▸ **Exercise A**: In the cormorant passage, how long has the Canadian Wildlife Service been studying Snake Island each year?
▸ **Exercise B**: Continue the cormorant passage from its last sentence.
** Exercise passage follows **
Another unintended consequence will be the impact to all the co-existing bird species. I volunteer time with the local Land Conservancy for Kingston, Frontenac, Lennox & Addington, including annual monitoring on the same Snake Island mentioned above, site of the third largest cormorant colony in the lake’s eastern basin. From annual monitoring, I know personally that this is not an island inhabited by cormorants alone. A few of the other species we have observed include: Herring Gull, Ring-billed Gull, Mallard, Black-bellied Plover, Sanderling, Least Sandpiper, Ruddy Turnstone, Spotted Sandpiper, Baird’s Sandpiper, Dunlin, and Semi-palmated Sandpiper. As well, the island has been the subject of annual studies by the Canadian Wildlife Service for over 40 years. The impact of indiscriminant shooting would be devastating to many bird species, not to mention the possible endangerment of research scientists on the island. This is a very valid concern, as the U.S. experience has shown that refuge, sanctuary, and privately-owned islands were targeted (cited by Wires and Weseloh 2018). Additionally, the killing of adults during the breeding season condemns unfledged juveniles to a lingering death without their parent caretakers.
** End of Exercise passage **
** Data listing follows **
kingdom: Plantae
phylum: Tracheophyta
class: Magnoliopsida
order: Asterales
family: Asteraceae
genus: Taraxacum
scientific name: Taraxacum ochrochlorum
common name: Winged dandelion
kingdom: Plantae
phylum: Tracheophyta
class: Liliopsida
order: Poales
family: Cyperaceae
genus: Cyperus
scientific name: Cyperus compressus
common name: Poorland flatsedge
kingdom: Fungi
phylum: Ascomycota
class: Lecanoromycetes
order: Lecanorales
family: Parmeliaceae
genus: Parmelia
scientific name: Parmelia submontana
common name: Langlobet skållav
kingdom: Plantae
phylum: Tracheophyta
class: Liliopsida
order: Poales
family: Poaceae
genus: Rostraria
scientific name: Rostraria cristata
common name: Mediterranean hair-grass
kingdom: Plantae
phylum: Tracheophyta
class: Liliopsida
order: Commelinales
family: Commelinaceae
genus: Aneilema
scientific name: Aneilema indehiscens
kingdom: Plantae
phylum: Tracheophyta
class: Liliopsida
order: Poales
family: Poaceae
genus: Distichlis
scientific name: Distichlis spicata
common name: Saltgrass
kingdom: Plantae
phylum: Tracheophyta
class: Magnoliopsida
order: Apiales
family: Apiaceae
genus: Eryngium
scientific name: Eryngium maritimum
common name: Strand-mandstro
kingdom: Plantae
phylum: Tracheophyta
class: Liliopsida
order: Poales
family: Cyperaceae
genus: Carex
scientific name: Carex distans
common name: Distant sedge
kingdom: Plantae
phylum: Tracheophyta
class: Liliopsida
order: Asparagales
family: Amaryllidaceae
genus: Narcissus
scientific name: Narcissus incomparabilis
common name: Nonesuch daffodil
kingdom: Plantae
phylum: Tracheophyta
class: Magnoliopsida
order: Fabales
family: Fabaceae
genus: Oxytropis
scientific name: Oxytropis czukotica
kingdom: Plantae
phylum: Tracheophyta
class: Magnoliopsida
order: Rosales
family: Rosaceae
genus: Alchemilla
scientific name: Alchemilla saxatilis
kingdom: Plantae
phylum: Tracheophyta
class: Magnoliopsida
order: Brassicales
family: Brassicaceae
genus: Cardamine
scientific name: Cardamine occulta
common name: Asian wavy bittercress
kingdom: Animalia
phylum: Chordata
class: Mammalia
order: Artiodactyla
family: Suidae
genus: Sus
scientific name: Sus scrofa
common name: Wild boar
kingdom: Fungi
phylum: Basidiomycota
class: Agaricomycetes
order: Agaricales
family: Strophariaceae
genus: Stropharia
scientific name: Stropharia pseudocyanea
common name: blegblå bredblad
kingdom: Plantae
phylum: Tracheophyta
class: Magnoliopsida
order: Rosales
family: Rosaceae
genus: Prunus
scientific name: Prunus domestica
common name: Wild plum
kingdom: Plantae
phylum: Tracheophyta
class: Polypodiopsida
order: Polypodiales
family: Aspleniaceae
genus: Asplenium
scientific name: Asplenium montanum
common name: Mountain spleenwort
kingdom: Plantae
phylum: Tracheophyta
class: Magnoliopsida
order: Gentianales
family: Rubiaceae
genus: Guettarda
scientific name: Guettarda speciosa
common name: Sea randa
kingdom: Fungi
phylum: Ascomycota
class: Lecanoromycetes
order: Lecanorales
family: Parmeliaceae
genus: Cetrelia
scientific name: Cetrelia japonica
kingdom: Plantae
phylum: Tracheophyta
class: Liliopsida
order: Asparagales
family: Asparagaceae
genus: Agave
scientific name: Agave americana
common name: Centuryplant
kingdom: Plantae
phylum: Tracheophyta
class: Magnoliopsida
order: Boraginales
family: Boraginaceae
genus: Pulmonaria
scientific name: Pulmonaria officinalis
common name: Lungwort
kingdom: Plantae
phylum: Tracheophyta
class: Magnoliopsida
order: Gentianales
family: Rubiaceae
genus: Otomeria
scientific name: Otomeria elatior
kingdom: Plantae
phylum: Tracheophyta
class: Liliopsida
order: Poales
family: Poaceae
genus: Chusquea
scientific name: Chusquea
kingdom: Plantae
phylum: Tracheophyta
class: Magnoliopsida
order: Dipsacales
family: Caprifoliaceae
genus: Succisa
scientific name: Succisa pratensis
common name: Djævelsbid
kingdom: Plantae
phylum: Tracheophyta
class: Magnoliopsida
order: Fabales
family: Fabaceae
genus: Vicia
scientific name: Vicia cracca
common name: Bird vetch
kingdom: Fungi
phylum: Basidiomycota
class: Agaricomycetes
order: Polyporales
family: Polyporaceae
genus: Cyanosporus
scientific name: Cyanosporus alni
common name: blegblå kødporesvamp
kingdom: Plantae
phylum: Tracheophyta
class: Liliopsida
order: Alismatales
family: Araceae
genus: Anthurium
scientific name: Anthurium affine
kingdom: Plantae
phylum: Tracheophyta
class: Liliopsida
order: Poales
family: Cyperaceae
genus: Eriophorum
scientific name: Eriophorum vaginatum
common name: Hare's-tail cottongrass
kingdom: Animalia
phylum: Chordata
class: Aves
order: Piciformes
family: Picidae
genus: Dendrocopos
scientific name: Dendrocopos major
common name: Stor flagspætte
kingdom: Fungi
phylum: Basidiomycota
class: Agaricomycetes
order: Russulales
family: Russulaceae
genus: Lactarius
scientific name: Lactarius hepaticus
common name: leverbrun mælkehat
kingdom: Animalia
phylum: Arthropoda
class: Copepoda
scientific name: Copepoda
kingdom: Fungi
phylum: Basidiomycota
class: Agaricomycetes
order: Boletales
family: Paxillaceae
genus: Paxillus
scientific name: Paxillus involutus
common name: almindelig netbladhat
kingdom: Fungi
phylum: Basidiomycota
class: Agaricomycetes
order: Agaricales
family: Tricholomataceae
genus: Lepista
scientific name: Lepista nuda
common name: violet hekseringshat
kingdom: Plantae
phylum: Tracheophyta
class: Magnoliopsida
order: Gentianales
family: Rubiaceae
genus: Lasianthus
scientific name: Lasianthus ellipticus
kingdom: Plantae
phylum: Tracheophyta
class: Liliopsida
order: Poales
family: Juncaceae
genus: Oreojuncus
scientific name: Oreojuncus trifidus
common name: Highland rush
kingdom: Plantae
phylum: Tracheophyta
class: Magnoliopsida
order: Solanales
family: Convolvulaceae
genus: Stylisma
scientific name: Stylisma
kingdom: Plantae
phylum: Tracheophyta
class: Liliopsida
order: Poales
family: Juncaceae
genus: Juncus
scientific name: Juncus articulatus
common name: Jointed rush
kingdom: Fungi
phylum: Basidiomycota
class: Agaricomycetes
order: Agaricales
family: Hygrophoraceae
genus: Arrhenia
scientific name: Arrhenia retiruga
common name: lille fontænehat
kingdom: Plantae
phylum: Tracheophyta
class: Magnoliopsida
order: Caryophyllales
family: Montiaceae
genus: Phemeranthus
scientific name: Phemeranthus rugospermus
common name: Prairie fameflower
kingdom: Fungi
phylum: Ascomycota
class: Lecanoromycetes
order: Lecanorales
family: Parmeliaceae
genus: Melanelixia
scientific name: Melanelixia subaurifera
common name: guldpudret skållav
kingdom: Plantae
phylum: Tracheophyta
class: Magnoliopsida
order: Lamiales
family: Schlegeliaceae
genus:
** End of Data listing **
▸ **Written answer A**: For over 40 years.

▸ **Written answer B**:
In conclusion, I would like to see the proposal as presented scrapped in its entirety. I hate to use the term witch hunt in light of its overuse in a country to the south of us. But if a witch-hunt is an attempt to find and punish a particular group of people who are being blamed for something, that seems like exactly the right term. The only point of exception I would make is to support funding the MNRF to undertake the proposed cormorant monitoring program. If a number of years of monitoring showed actual evidence of increasing cormorant numbers, then a more reasoned approach to control should be considered. If a control program were deemed to be necessary, based on actual evidence, I would be able to support it, assuming that the presented program of control consisted of a multi-pronged approach largely based on non-lethal methods, combined with clear means of measuring success and impact.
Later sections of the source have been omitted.